Разумеется, в действиях Коли, несмотря на всю крайность и обнаженность формы, а может и благодаря ей, проглядывало все то же юношество, все та же быстрота выводов и тяга к силе, честной суровости и честному протесту. Все это лишено было серьеза и выглядело игрой, но в этой игре Коля, насквозь простуженный в ночных сменах строительными сквозняками, кашлял без всякого наигрыша. Он действительно похудел от дурной пищи всухомятку и действительно полон был ненависти к своему «интеллигентному» происхождению.
В тот же день к вечеру с дачи вернулась Маша с Иваном Цвибышевым, дитем насилия. Со мной Маша держалась холодно, но просто и откровенно. Она позволила поцеловать себя в щеку, после чего сказала:
– Ты не мог бы погулять часа три? Пойди к знакомым… Лучше всего к женщине…

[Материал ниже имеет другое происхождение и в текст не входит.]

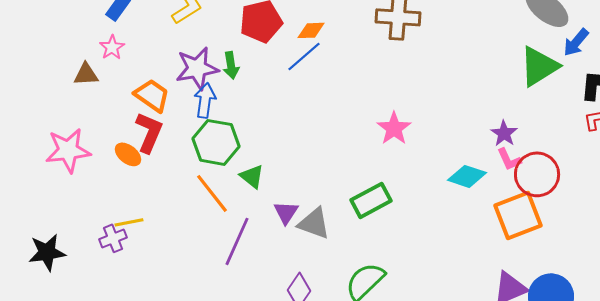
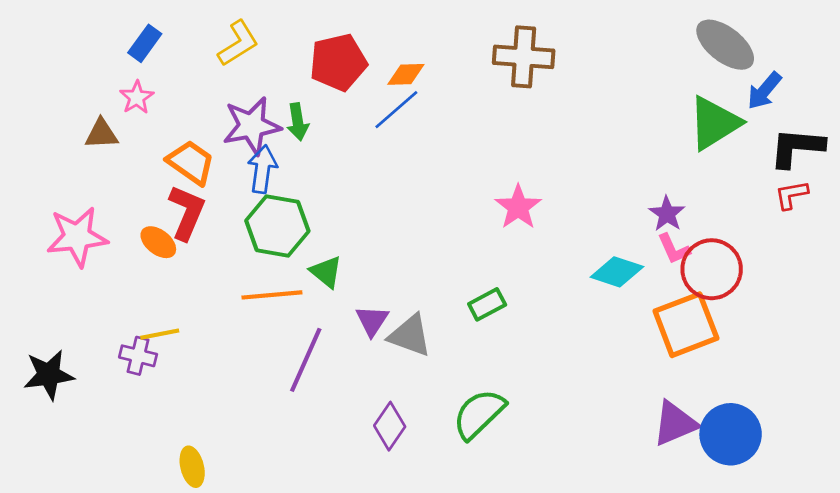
orange line: (212, 193) -> (272, 295), turned -57
green rectangle: (371, 200) -> (487, 304), size x0.7
purple cross: (113, 238) -> (138, 356), turned 36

Последнее меня особенно рвануло за сердце, но я подавил боль и не показал виду. Тем не менее сдержаться я до конца не смог и сказал:
– Очевидно, к тебе придут эти… Борцы с антисемитизмом из общества Троицкого…
– Да, придут, – спокойно сказала Маша, – Саше Иванову наконец разрешили проживание в Москве. После освобождения он ведь жил в Калуге, а сегодня приехал, поэтому я и вернулась с дачи… Задержимся мы не очень долго, максимум до двенадцати ночи. – Она посмотрела на меня и добавила: – А о тебе ходят неприятные слухи… Но я не потому прошу тебя уйти, просто чтоб не было посторонних… А на доносы нам наплевать, ибо скрывать нам нечего.